Gurazeni: Money Pitch (Crunchyroll) is my favorite new anime series for 2018. This is an engaging, smartly-written seinen sports story with sympathetic believable characters.
This is not your typical sports anime. Most sports anime involve some kids who love a sport but may not be particularly good at it. By dedication, practice and teamwork they eventually become good enough to win the championship while learning some important life lessons along the way.
This is something completely different: a story about adults who play a sport professionally. They find it less glamorous and less remunerative than the fans imagine, not to mention incredibly stressful. They often wonder whether it is really worthwhile but they keep doing it anyway because deep down they really still love the game.
BONDA Natsunosuke is a 26-year-old professional baseball player. He’s a left-handed middle relief pitcher, an unglamorous position that rarely leads to stardom. He earns a mere 18 million yen per year (US$160,000). That sounds like a lot of money to the average Japanese but it’s hardly enough to provide for a comfortable retirement, given that he’ll be lucky to play 10 more years. And since he joined the pros right out of high school he has no career prospects outside of baseball.
Thus it’s understandable that Natsunosuke is rather obsessed with money: how much he makes, how much other players make, and what he needs to do to make more.
Natsunosuke is, in fact, something of a lovable nebbish, earnest and hardworking but capable of being his own worst enemy. For example he sometimes psychs himself out when pitching against a player who makes more money that he does.
On the other hand he’s clearly talented and clever. When he gets in the groove and doesn’t get in his own way he can pull off some impressive feats.
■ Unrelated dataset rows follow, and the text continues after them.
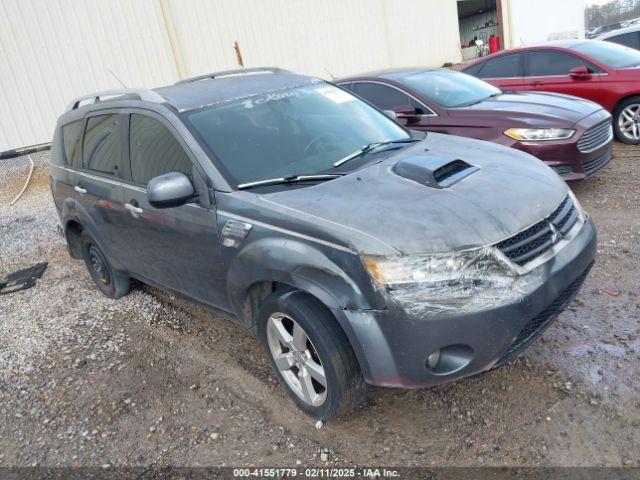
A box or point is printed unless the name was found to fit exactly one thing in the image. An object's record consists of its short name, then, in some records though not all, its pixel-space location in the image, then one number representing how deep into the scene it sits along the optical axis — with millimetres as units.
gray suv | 2395
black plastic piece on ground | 5631
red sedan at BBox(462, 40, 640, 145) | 7191
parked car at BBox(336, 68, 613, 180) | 5457
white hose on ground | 9570
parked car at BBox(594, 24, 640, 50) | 9766
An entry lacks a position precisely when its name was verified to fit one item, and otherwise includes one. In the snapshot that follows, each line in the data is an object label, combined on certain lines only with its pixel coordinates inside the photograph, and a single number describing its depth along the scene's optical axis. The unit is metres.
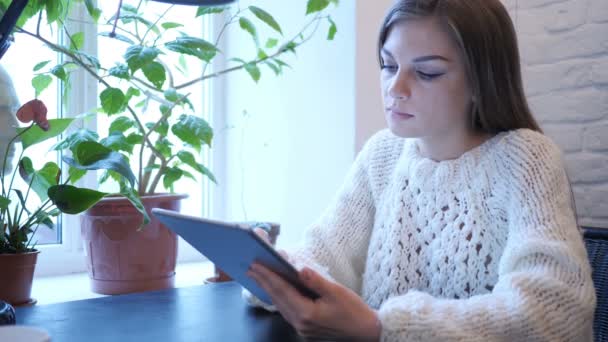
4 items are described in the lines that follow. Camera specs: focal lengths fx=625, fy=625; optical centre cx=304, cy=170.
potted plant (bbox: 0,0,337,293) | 1.36
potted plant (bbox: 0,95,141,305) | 1.20
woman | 0.78
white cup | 0.59
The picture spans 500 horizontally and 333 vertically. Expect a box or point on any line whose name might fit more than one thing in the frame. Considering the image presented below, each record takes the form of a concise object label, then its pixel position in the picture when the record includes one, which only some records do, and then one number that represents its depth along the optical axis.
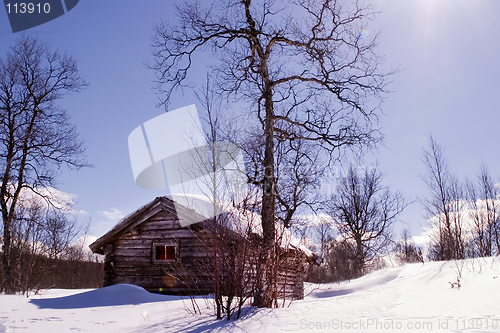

Natsunosuke plays for the “Jingu Spiders.” All of the pro teams in this series have funny-sounding names that clearly map to the names of real Japanese professional baseball teams. The “Jingu Spiders” represent the Tokyo Swallows, who play at the Meiji Jingu Stadium near the center of the city. Their arch-rivals the “Osaka Tempters” are the Hanshin Tigers.
Natsunosuke’s closest friend is Tokunaga, formerly a pitcher for the Spiders. Now at age 35 he’s working as a color commentator for a local radio station at a small fraction of his former salary. He actually seems happy enough but for Natsunosuke he is a constant reminder of what will happen to him if he doesn’t make it big.
Tokunaga is the Spiders’ pitching coach, a gruff man who recognizes Natsunosuke’s potential but also notes his psychological weaknesses.
The Spiders’ manager Tanabe is less analytical but seems to have a lot of faith in Natsunosuke.
Of course the suits in the front office are a bunch of soulless weasels.
Natsunosuke has a terrible crush on Yuki, a pretty waitress at a cheap restaurant that he frequents. He is too shy to ask her out or even engage her in a real conversation. Yuki hardly notices him, assuming that he is just another low-level salaryman.
Yuki is in fact a fanatical baseball fan, devoted to the Tempters. She is vaguely aware that the much-hated Spiders have a pitcher named Bonda, but she never connects him with the ordinary-looking man who comes in regularly and always orders the karaage rice. To her, professional baseball players are larger-than-life characters who would never be encountered in real life.
I’m hoping to see additional seasons of this anime. It’s based on a long-running seinen manga and the anime seems to have done pretty well, especially for a non-fantasy human interest story.